### Activity:
Reproduce verbatim the lines of the material below, starting at the line with "X323889Y434158D01*" and ending at the line with "X333089Y1179327D01*", both inclusive; skip the rest.
=====
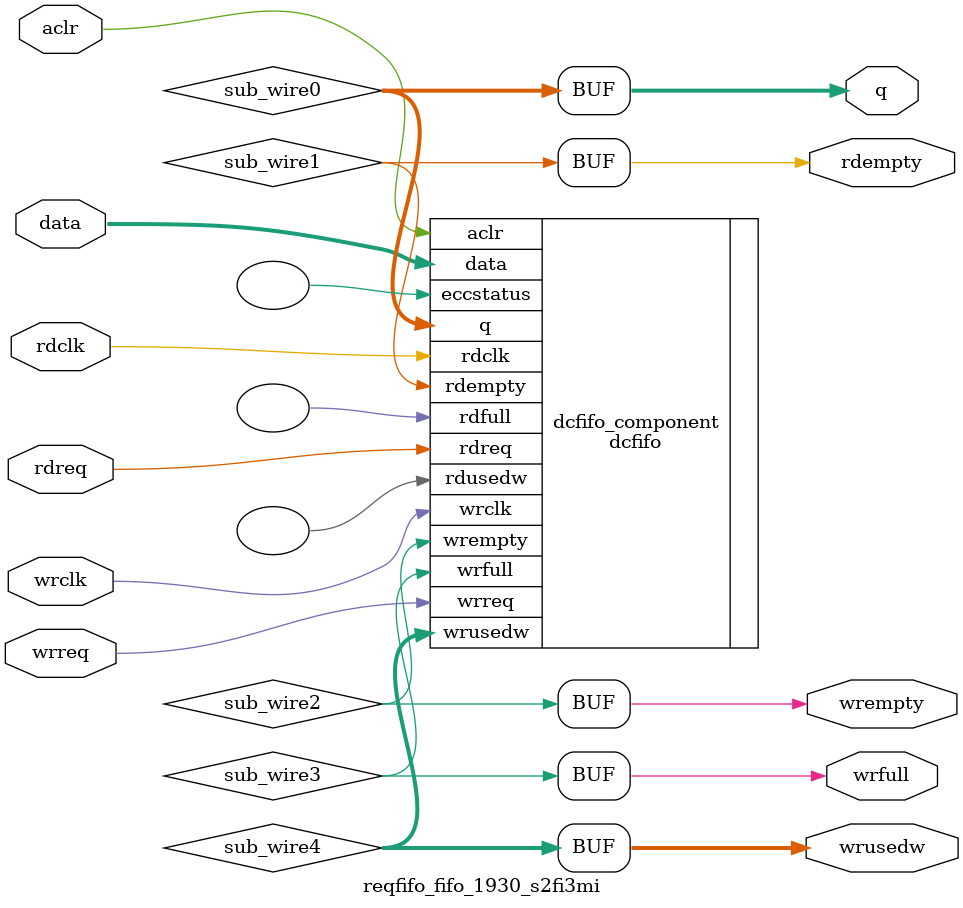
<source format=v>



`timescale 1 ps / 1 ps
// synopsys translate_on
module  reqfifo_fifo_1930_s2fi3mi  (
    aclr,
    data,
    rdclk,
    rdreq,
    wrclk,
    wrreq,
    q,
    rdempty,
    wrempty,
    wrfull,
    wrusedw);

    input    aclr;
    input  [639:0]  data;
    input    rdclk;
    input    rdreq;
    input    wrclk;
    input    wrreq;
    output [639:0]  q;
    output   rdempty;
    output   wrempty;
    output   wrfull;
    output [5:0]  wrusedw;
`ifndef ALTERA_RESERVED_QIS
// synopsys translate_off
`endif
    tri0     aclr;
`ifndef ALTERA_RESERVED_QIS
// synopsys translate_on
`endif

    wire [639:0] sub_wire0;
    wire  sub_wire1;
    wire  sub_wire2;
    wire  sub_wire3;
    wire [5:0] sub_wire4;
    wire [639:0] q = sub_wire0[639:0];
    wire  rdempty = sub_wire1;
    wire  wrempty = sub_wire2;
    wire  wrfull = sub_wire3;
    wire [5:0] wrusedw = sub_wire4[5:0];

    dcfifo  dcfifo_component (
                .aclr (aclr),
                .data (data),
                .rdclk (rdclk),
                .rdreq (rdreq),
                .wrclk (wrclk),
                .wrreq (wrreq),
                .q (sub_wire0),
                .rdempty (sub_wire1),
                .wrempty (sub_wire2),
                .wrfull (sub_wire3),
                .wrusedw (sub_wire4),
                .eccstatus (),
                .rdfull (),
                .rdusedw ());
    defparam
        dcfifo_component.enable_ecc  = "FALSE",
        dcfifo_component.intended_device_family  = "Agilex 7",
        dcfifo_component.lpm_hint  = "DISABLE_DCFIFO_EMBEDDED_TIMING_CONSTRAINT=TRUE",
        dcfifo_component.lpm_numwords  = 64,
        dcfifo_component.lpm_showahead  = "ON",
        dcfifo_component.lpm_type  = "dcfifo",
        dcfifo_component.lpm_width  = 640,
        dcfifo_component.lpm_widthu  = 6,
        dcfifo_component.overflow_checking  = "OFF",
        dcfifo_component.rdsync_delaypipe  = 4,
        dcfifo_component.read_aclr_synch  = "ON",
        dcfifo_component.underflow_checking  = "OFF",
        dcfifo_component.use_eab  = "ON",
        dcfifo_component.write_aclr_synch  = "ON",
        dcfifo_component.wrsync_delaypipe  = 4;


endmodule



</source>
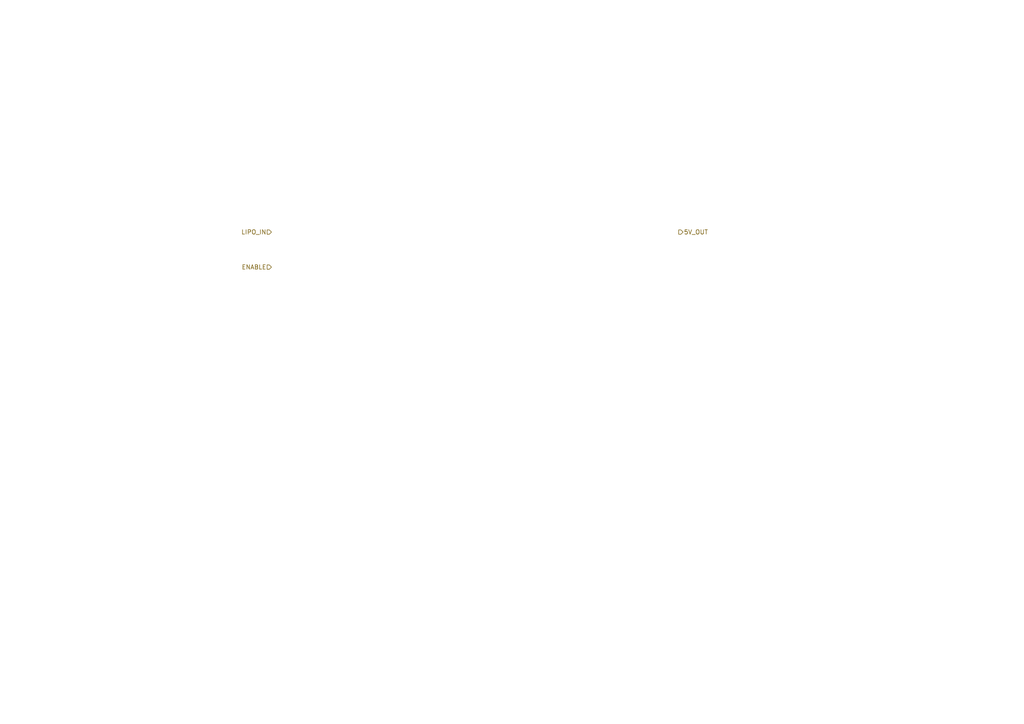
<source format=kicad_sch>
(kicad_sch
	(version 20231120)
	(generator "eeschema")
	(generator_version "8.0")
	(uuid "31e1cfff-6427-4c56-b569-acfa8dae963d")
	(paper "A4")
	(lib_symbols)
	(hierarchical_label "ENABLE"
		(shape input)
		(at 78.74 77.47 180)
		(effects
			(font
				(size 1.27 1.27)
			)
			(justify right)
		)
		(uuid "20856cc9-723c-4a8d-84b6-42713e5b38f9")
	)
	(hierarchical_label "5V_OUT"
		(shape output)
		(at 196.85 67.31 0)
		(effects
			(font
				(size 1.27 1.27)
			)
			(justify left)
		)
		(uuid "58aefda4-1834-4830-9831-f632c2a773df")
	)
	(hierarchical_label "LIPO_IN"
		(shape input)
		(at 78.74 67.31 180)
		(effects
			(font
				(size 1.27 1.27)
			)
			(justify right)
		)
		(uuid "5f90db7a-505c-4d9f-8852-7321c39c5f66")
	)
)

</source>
=====
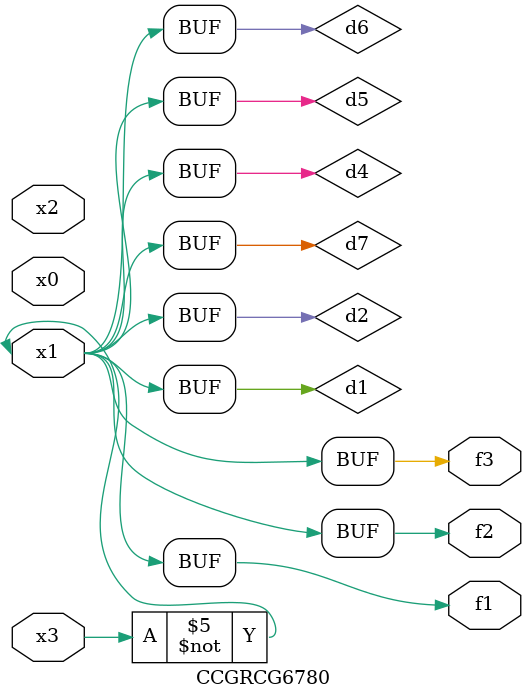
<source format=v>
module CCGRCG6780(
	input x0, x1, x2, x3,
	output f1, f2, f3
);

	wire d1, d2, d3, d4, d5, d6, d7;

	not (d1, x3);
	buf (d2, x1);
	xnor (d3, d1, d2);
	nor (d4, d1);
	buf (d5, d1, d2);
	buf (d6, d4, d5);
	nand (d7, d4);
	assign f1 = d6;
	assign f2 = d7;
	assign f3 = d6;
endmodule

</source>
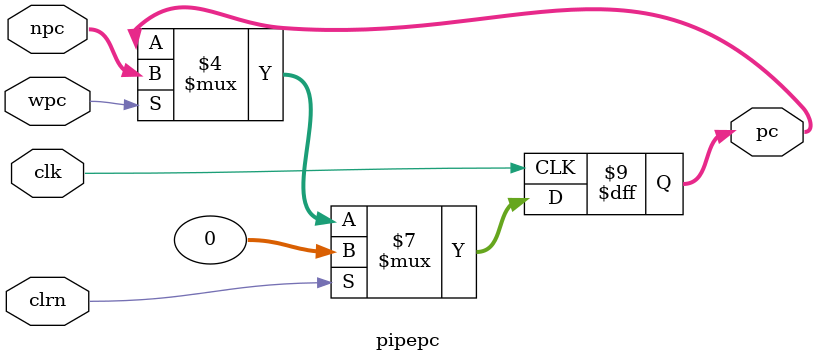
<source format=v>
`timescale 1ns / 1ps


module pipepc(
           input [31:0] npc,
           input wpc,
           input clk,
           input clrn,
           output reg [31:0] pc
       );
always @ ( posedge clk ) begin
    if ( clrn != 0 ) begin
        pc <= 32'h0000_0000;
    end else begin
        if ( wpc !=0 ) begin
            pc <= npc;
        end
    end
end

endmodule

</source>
=====
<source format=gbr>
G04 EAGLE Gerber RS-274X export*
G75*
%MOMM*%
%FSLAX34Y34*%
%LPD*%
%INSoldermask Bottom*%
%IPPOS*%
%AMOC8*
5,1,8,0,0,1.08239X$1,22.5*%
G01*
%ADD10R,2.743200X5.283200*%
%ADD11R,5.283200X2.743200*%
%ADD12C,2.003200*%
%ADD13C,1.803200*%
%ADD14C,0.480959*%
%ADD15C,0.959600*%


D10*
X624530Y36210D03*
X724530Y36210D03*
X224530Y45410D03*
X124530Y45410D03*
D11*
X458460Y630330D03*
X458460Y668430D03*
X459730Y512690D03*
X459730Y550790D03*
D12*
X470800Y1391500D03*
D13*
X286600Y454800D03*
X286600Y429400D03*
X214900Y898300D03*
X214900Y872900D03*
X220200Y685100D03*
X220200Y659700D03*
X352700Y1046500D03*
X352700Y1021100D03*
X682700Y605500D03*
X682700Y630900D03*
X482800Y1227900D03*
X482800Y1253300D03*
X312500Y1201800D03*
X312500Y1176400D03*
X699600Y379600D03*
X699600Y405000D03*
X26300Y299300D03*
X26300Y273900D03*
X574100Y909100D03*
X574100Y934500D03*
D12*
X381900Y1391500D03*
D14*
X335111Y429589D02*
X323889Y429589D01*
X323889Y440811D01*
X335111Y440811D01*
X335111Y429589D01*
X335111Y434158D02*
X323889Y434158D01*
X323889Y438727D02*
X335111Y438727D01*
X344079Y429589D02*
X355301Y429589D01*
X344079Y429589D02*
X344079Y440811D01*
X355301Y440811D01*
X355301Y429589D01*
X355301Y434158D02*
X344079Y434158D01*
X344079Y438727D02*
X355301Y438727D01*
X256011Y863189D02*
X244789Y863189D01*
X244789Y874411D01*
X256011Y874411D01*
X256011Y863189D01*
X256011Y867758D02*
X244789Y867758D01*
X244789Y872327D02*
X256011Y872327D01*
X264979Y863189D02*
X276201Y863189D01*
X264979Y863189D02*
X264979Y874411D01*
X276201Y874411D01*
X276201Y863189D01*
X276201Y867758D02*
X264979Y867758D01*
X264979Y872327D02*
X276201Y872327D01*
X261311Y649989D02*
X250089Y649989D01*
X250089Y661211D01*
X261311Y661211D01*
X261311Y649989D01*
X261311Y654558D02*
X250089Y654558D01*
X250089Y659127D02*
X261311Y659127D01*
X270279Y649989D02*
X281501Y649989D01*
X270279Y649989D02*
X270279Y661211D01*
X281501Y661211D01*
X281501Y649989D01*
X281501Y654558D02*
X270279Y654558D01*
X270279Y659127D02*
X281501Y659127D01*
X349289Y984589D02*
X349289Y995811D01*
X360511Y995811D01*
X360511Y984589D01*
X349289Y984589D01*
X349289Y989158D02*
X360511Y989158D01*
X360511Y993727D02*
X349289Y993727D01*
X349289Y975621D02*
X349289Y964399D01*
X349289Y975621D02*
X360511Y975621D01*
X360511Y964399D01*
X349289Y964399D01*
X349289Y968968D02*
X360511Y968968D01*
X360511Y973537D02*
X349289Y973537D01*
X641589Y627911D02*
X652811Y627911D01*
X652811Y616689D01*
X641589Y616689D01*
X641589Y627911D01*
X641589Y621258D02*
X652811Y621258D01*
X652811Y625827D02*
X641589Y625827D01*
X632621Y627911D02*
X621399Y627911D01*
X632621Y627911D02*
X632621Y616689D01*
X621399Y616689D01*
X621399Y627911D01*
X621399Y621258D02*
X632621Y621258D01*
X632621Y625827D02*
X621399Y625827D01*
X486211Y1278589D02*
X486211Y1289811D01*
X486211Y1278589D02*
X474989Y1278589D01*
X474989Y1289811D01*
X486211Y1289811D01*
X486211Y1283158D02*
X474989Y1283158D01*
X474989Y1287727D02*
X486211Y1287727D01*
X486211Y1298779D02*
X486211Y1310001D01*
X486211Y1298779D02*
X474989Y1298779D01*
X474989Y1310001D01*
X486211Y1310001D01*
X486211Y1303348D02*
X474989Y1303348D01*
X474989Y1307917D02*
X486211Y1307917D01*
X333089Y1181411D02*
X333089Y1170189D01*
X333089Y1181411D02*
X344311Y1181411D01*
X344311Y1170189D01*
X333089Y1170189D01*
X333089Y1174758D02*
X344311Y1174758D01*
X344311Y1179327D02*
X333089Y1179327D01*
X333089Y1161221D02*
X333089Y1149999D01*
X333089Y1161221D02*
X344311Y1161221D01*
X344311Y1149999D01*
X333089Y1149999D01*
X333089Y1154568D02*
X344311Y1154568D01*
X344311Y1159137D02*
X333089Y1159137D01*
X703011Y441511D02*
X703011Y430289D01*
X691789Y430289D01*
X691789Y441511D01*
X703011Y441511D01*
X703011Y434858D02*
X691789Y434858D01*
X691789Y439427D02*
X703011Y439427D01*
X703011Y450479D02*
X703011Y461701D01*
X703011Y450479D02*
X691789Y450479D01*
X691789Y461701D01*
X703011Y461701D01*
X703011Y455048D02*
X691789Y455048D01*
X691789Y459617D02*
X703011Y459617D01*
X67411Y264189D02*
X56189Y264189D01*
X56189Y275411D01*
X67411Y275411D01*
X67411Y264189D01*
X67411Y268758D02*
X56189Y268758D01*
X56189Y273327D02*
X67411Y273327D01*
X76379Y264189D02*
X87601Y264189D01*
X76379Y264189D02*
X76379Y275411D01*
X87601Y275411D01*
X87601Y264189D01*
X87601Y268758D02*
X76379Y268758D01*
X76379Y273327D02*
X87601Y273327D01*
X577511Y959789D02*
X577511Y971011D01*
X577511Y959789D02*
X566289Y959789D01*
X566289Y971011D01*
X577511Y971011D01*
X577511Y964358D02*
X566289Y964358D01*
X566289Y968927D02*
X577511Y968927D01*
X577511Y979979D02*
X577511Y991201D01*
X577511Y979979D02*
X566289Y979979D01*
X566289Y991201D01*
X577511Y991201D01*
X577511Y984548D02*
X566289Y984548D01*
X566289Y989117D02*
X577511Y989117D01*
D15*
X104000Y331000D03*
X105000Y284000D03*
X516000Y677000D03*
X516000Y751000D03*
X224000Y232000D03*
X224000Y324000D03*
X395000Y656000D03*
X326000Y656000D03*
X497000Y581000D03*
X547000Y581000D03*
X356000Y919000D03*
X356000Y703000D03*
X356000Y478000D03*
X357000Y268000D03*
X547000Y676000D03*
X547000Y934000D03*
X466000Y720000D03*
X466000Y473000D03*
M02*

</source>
=====
### Answer:
X323889Y434158D01*
X323889Y438727D02*
X335111Y438727D01*
X344079Y429589D02*
X355301Y429589D01*
X344079Y429589D02*
X344079Y440811D01*
X355301Y440811D01*
X355301Y429589D01*
X355301Y434158D02*
X344079Y434158D01*
X344079Y438727D02*
X355301Y438727D01*
X256011Y863189D02*
X244789Y863189D01*
X244789Y874411D01*
X256011Y874411D01*
X256011Y863189D01*
X256011Y867758D02*
X244789Y867758D01*
X244789Y872327D02*
X256011Y872327D01*
X264979Y863189D02*
X276201Y863189D01*
X264979Y863189D02*
X264979Y874411D01*
X276201Y874411D01*
X276201Y863189D01*
X276201Y867758D02*
X264979Y867758D01*
X264979Y872327D02*
X276201Y872327D01*
X261311Y649989D02*
X250089Y649989D01*
X250089Y661211D01*
X261311Y661211D01*
X261311Y649989D01*
X261311Y654558D02*
X250089Y654558D01*
X250089Y659127D02*
X261311Y659127D01*
X270279Y649989D02*
X281501Y649989D01*
X270279Y649989D02*
X270279Y661211D01*
X281501Y661211D01*
X281501Y649989D01*
X281501Y654558D02*
X270279Y654558D01*
X270279Y659127D02*
X281501Y659127D01*
X349289Y984589D02*
X349289Y995811D01*
X360511Y995811D01*
X360511Y984589D01*
X349289Y984589D01*
X349289Y989158D02*
X360511Y989158D01*
X360511Y993727D02*
X349289Y993727D01*
X349289Y975621D02*
X349289Y964399D01*
X349289Y975621D02*
X360511Y975621D01*
X360511Y964399D01*
X349289Y964399D01*
X349289Y968968D02*
X360511Y968968D01*
X360511Y973537D02*
X349289Y973537D01*
X641589Y627911D02*
X652811Y627911D01*
X652811Y616689D01*
X641589Y616689D01*
X641589Y627911D01*
X641589Y621258D02*
X652811Y621258D01*
X652811Y625827D02*
X641589Y625827D01*
X632621Y627911D02*
X621399Y627911D01*
X632621Y627911D02*
X632621Y616689D01*
X621399Y616689D01*
X621399Y627911D01*
X621399Y621258D02*
X632621Y621258D01*
X632621Y625827D02*
X621399Y625827D01*
X486211Y1278589D02*
X486211Y1289811D01*
X486211Y1278589D02*
X474989Y1278589D01*
X474989Y1289811D01*
X486211Y1289811D01*
X486211Y1283158D02*
X474989Y1283158D01*
X474989Y1287727D02*
X486211Y1287727D01*
X486211Y1298779D02*
X486211Y1310001D01*
X486211Y1298779D02*
X474989Y1298779D01*
X474989Y1310001D01*
X486211Y1310001D01*
X486211Y1303348D02*
X474989Y1303348D01*
X474989Y1307917D02*
X486211Y1307917D01*
X333089Y1181411D02*
X333089Y1170189D01*
X333089Y1181411D02*
X344311Y1181411D01*
X344311Y1170189D01*
X333089Y1170189D01*
X333089Y1174758D02*
X344311Y1174758D01*
X344311Y1179327D02*
X333089Y1179327D01*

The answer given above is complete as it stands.